Perhaps this all sounds too good to be true - and maybe now you're thinking, "Okay, so what‘s the catch?" All right, there are a few things I've glossed over. For one, since there are some kinds of parallelism that actually don't have serial semantics, you can't write programs using these parallelization strategies in Cilk++. For example, Cilk++ doesn't support producer/consumer, software pipelining, or message passing. Nevertheless, although we're giving something up to have to serial semantics, our experience is that less is more. The four advantages outlined above readily make up for any loss in generality.
There's a second catch, however. Note that in the third point above, I said that Cilk++ programs can be deterministic, not that they are deterministic. How so? Well, the output of a program with a determinacy race (see "Are Determinacy Races Lurking in Your Multicore Application") can depend on how the program is scheduled on multiple processors, and the race condition that leads to this nondeterministic behavior is usually a bug. In most programming environments, you'd be stuck at this point trying to find the race bug by laborious program inspection. In contrast, in the Cilk++ programming environment, Cilkscreen can help you find and eliminate these races, giving you your determinism back. Thus, this "catch," though problematic, can be dealt with effectively precisely because of serial semantics: in effect, Cilkscreen uses the serialization as a benchmark for correctness of a parallel execution.

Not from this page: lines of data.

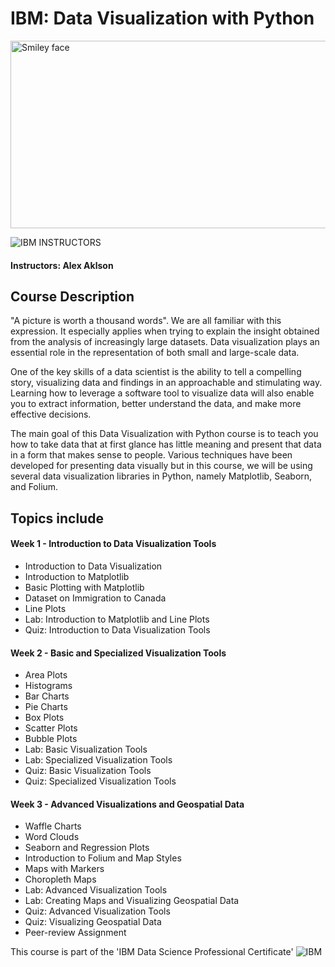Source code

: # IBM: Data Visualization with Python

<img src="https://i.imgur.com/YCFnjvg.png" alt="Smiley face" height="300" width="600">

![IBM](http://i.imgur.com/Qktqnu1.png) INSTRUCTORS
#### Instructors: Alex Aklson

## Course Description

"A picture is worth a thousand words". We are all familiar with this expression. It especially applies when trying to explain the insight obtained from the analysis of increasingly large datasets. Data visualization plays an essential role in the representation of both small and large-scale data.

One of the key skills of a data scientist is the ability to tell a compelling story, visualizing data and findings in an approachable and stimulating way. Learning how to leverage a software tool to visualize data will also enable you to extract information, better understand the data, and make more effective decisions.

The main goal of this Data Visualization with Python course is to teach you how to take data that at first glance has little meaning and present that data in a form that makes sense to people. Various techniques have been developed for presenting data visually but in this course, we will be using several data visualization libraries in Python, namely Matplotlib, Seaborn, and Folium.

## Topics include

#### Week 1 - Introduction to Data Visualization Tools
- Introduction to Data Visualization
- Introduction to Matplotlib
- Basic Plotting with Matplotlib
- Dataset on Immigration to Canada
- Line Plots
- Lab: Introduction to Matplotlib and Line Plots
- Quiz: Introduction to Data Visualization Tools

#### Week 2 - Basic and Specialized Visualization Tools
- Area Plots
- Histograms
- Bar Charts
- Pie Charts
- Box Plots
- Scatter Plots
- Bubble Plots
- Lab: Basic Visualization Tools
- Lab: Specialized Visualization Tools
- Quiz: Basic Visualization Tools
- Quiz: Specialized Visualization Tools

#### Week 3 - Advanced Visualizations and Geospatial Data
- Waffle Charts
- Word Clouds
- Seaborn and Regression Plots
- Introduction to Folium and Map Styles
- Maps with Markers
- Choropleth Maps
- Lab: Advanced Visualization Tools
- Lab: Creating Maps and Visualizing Geospatial Data
- Quiz: Advanced Visualization Tools
- Quiz: Visualizing Geospatial Data
- Peer-review Assignment

This course is part of the 'IBM Data Science Professional Certificate'
![IBM](https://i.imgur.com/j6yW3WS.png)
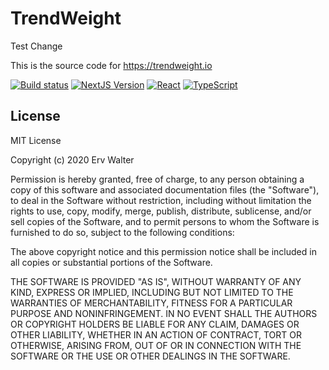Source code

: # TrendWeight

Test Change

This is the source code for https://trendweight.io

[![Build status](https://img.shields.io/github/checks-status/trendweight/trendweight/main?label=build)](https://github.com/trendweight/trendweight/commits/main)
[![NextJS Version](https://img.shields.io/github/package-json/dependency-version/trendweight/trendweight/next)](https://nextjs.org)
[![React](https://img.shields.io/github/package-json/dependency-version/trendweight/trendweight/react)](https://reactjs.org)
[![TypeScript](https://img.shields.io/github/package-json/dependency-version/trendweight/trendweight/typescript)](https://www.typescriptlang.org)

## License

MIT License

Copyright (c) 2020 Erv Walter

Permission is hereby granted, free of charge, to any person obtaining a copy
of this software and associated documentation files (the "Software"), to deal
in the Software without restriction, including without limitation the rights
to use, copy, modify, merge, publish, distribute, sublicense, and/or sell
copies of the Software, and to permit persons to whom the Software is
furnished to do so, subject to the following conditions:

The above copyright notice and this permission notice shall be included in all
copies or substantial portions of the Software.

THE SOFTWARE IS PROVIDED "AS IS", WITHOUT WARRANTY OF ANY KIND, EXPRESS OR
IMPLIED, INCLUDING BUT NOT LIMITED TO THE WARRANTIES OF MERCHANTABILITY,
FITNESS FOR A PARTICULAR PURPOSE AND NONINFRINGEMENT. IN NO EVENT SHALL THE
AUTHORS OR COPYRIGHT HOLDERS BE LIABLE FOR ANY CLAIM, DAMAGES OR OTHER
LIABILITY, WHETHER IN AN ACTION OF CONTRACT, TORT OR OTHERWISE, ARISING FROM,
OUT OF OR IN CONNECTION WITH THE SOFTWARE OR THE USE OR OTHER DEALINGS IN THE
SOFTWARE.
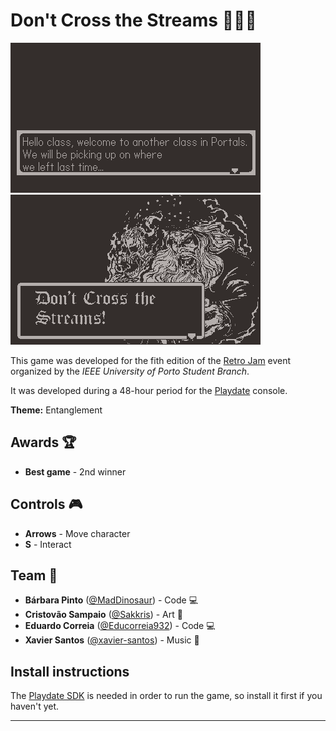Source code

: # Don't Cross the Streams 🧙‍♂️🌀

![](images/intro.gif)
![](images/gameplay.gif)


This game was developed for the fith edition of the [Retro Jam](https://itch.io/jam/retro-jam-2022/entries) event organized by the *IEEE University of Porto Student Branch*.

It was developed during a 48-hour period for the [Playdate](https://play.date/) console.

**Theme:** Entanglement

## Awards 🏆

- **Best game** - 2nd winner

## Controls 🎮

- **Arrows** - Move character
- **S** - Interact

## Team 👥

- **Bárbara Pinto** ([@MadDinosaur](https://github.com/MadDinosaur)) - Code 💻
- **Cristovão Sampaio** ([@Sakkris](https://github.com/Sakkris)) - Art 🎨
- **Eduardo Correia** ([@Educorreia932](https://github.com/Educorreia932)) - Code 💻
- **Xavier Santos** ([@xavier-santos](https://github.com/xavier-santos)) - Music 🎹

## Install instructions

The [Playdate SDK](https://play.date/dev/) is needed in order to run the game, so install it first if you haven't yet.

---


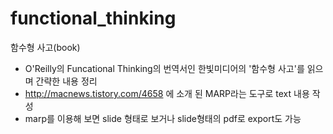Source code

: # functional_thinking
함수형 사고(book)

* O'Reilly의 Funcational Thinking의 번역서인 한빛미디어의 '함수형 사고'를 읽으며 간략한 내용 정리
* http://macnews.tistory.com/4658 에 소개 된 MARP라는 도구로 text 내용 작성
* marp를 이용해 보면 slide 형태로 보거나 slide형태의 pdf로 export도 가능
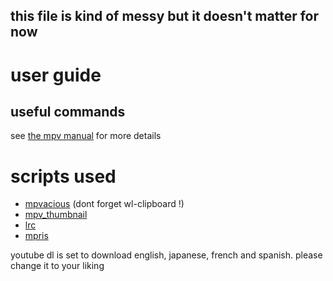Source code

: ## this file is kind of messy but it doesn't matter for now

# user guide
## useful commands
see [the mpv manual](https://mpv.io/manual/master/#property-expansion) for more details

# scripts used
- [mpvacious](https://github.com/Ajatt-Tools/mpvacious) (dont forget wl-clipboard !)
- [mpv_thumbnail](https://github.com/TheAMM/mpv_thumbnail_script)
- [lrc](https://git.sr.ht/~guidocella/mpv-lrc)
- [mpris](https://github.com/hoyon/mpv-mpris)

youtube dl is set to download english, japanese, french and spanish.
please change it to your liking


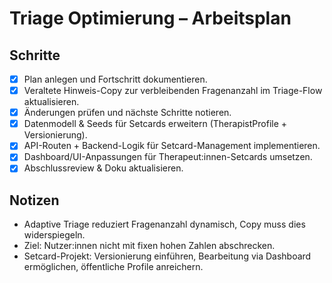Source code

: 
# Triage Optimierung – Arbeitsplan

## Schritte
- [x] Plan anlegen und Fortschritt dokumentieren.
- [x] Veraltete Hinweis-Copy zur verbleibenden Fragenanzahl im Triage-Flow aktualisieren.
- [x] Änderungen prüfen und nächste Schritte notieren.
- [x] Datenmodell & Seeds für Setcards erweitern (TherapistProfile + Versionierung).
- [x] API-Routen + Backend-Logik für Setcard-Management implementieren.
- [x] Dashboard/UI-Anpassungen für Therapeut:innen-Setcards umsetzen.
- [x] Abschlussreview & Doku aktualisieren.

## Notizen
- Adaptive Triage reduziert Fragenanzahl dynamisch, Copy muss dies widerspiegeln.
- Ziel: Nutzer:innen nicht mit fixen hohen Zahlen abschrecken.
- Setcard-Projekt: Versionierung einführen, Bearbeitung via Dashboard ermöglichen, öffentliche Profile anreichern.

Sometimes, however, a Cilk++ program is intentionally nondeterministic. For example, some search programs use a concurrent hash table to "remember" the results of intermediate subsearches so that the subsearch doesn't have to be reexecuted if it reoccurs. In this context, each slot of the hash table may contain a mutual-exclusion lock to allow parallel branches of a computation to safely access and update the items stored in the slot. Cilkscreen correctly ensures that races are not declared on operations protected by the same lock.
In practice, however, we have found that most Cilk++ programs require few, if any, locks. In particular, Cilk++'s parallel control constructs obviate the need for the locks that other parallel programming models require for interthread communication and synchronization. Moreover, for many common situations where locking would seem to be necessary to avoid a race, Cilk++ provides hyperobjects, a novel data structure that can resolve races on global variables without sacrificing performance or determinism. By avoiding locks and using hyperobjects, Cilk++ sidesteps many performance anomalies caused by locks, such as lock contention, which can slow down parallel programs significantly, and deadlock, which may cause your application to freeze midexecution.
The Bottom Line
To sum up, Cilk++'s serial semantics provide three key benefits - performance, reliability, and productivity:
- Scalable performance comes from a model that doesn't rely on the programmer knowing the number of available processors in advance. Developers can use traditional serial performance tuning tools to find hotspots and improve both serial and parallel performance.
- Reliability is enhanced through the testing advantages of repeatability and determinism, as well as the ability to build an efficient and provably correct race detector that can compare the parallel semantics of the program with the serial semantics provided by the program's serialization.
- Finally, programmers can be more productive when they use familiar paradigms for new development, and of course, legacy serial code can be converted into Cilk++ easily, because it does not need to be rewritten to adopt a completely different programming model such as data-parallel or message-passing styles.